IMMUNOBLASTIC LYMPHOSARCOMA, CYTOLOGICAL AND CLINICAL ENTITY

  • 1 January 1975
    • journal article
    • research article
    • Vol. 22 (6), 473-+
Abstract
Twenty cases of hematosarcomas belonging to lymphosarcomas (T [thymus-derived] or B [bone marrow-derived] cell markers, absence of reticulosarcoma characters in sections, on smears, with conventional and scanning electron microscopy) were studied. Their cells which appear as large pyroninophilic cells on sections, as large basophilic cells with blastic nuclei and often cytoplasmic vacuoles on smears, as having many polyribosomes and usually no ergastoplasm with conventional electron microscopy, and as large cells of the lymphocytic series with scanning electron microscopy resemble the cells described in adenitis in 1955 and in the graft-vs.-host-reaction in 1961, which Gowans showed resulted from lymphocyte transformation, and which Dameshek called immunoblasts. Many of these cases of immunoblastic lymphosarcoma (ILS), identified by their cytohistological characteristics [also recognized by Lukes et al. and Lennert et al.], present etiological, clinical and pronostic characters which show that it may be not only a cytological entity but also a cytoclinical entity.
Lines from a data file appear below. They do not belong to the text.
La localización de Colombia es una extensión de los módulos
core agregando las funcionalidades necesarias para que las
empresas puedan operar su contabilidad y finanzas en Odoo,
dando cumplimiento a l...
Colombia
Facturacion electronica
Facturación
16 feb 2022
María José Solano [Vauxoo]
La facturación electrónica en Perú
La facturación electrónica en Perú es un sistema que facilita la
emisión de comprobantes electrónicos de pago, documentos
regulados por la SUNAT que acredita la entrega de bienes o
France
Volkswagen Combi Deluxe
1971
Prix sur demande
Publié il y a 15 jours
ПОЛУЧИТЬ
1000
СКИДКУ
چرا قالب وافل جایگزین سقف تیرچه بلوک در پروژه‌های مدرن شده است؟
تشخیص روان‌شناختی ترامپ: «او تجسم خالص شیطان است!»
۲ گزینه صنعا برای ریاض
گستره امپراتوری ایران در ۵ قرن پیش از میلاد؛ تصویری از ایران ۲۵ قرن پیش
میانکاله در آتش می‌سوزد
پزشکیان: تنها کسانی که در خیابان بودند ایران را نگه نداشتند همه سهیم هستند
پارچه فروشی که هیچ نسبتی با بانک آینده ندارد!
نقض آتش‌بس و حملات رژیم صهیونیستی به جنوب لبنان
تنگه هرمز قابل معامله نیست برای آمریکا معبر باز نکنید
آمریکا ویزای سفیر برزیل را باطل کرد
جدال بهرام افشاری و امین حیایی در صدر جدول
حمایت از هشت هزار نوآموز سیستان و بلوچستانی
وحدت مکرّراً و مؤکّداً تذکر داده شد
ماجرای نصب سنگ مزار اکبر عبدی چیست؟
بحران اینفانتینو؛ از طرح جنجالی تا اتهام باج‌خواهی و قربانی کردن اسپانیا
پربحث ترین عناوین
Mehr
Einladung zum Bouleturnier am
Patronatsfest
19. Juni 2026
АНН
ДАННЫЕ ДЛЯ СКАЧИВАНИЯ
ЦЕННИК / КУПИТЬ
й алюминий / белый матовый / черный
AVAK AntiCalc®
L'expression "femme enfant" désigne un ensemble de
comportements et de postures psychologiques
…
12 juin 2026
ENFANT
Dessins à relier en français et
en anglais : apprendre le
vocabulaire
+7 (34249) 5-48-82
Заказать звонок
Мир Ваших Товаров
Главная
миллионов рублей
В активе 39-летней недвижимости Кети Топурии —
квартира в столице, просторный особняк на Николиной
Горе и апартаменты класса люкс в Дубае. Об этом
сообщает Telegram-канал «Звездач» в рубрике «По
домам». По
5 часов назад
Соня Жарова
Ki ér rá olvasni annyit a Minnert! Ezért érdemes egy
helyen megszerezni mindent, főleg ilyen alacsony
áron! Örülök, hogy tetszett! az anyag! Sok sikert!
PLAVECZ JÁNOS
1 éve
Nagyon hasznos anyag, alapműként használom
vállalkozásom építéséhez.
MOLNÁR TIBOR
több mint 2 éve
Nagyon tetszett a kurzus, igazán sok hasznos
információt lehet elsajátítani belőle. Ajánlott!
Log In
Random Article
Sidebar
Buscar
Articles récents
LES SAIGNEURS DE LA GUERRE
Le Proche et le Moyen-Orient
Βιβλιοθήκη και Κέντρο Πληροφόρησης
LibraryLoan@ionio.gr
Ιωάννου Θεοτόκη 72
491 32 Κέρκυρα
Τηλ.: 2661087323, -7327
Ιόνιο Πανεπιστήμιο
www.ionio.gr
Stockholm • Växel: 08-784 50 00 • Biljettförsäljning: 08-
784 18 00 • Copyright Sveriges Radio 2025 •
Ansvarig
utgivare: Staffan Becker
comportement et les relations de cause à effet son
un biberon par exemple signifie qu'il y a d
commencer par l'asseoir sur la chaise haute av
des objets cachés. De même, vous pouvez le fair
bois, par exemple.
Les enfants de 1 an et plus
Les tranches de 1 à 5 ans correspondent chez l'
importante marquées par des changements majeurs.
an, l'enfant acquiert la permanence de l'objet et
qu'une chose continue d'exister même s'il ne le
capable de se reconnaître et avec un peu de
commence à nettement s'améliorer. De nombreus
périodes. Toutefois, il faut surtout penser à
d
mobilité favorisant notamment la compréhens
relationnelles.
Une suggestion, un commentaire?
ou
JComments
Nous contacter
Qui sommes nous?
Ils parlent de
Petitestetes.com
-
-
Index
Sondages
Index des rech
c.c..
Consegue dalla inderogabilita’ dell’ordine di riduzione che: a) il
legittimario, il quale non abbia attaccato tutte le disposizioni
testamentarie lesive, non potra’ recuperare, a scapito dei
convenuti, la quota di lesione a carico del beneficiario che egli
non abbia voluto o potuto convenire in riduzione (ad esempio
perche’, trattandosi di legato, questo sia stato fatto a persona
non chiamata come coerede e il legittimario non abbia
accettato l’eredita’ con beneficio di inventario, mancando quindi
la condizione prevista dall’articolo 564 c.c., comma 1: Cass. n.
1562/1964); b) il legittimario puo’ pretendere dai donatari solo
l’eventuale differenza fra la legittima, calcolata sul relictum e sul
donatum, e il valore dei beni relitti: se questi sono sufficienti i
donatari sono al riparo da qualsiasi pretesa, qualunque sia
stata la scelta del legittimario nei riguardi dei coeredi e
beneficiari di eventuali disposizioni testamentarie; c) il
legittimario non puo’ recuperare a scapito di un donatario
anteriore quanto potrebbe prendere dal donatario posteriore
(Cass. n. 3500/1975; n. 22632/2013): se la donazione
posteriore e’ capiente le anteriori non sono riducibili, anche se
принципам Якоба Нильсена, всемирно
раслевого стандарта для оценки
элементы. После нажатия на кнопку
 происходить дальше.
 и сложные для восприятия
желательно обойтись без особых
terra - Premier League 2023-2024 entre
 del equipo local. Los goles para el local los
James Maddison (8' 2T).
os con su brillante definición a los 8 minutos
It affects males in 85% of the subjects; 8 patients came from Mediterranean countries outside France; 2 patients had a history of chronic rheumatoid manifestations. The disease was at stage IV at the 1st presentation in 10 patients. It was revealed by profound (mediastinal or abdominal) localizations in 60% of cases (12 of 20). If presented hypoglobulinemia in 8 of 13 patients. In 6 of the 15 patients treated before leukemic conversion, chemotherapy, usually efficient in lymphosarcoma (LS), failed to induce remission. This type of LS has a poorer prognosis than other types of LS (median for all stages: 8 mo.). It led to death after its conversion to leukemia (9 of 20 cases), or by vital organ (as brain or kidney) infiltrations.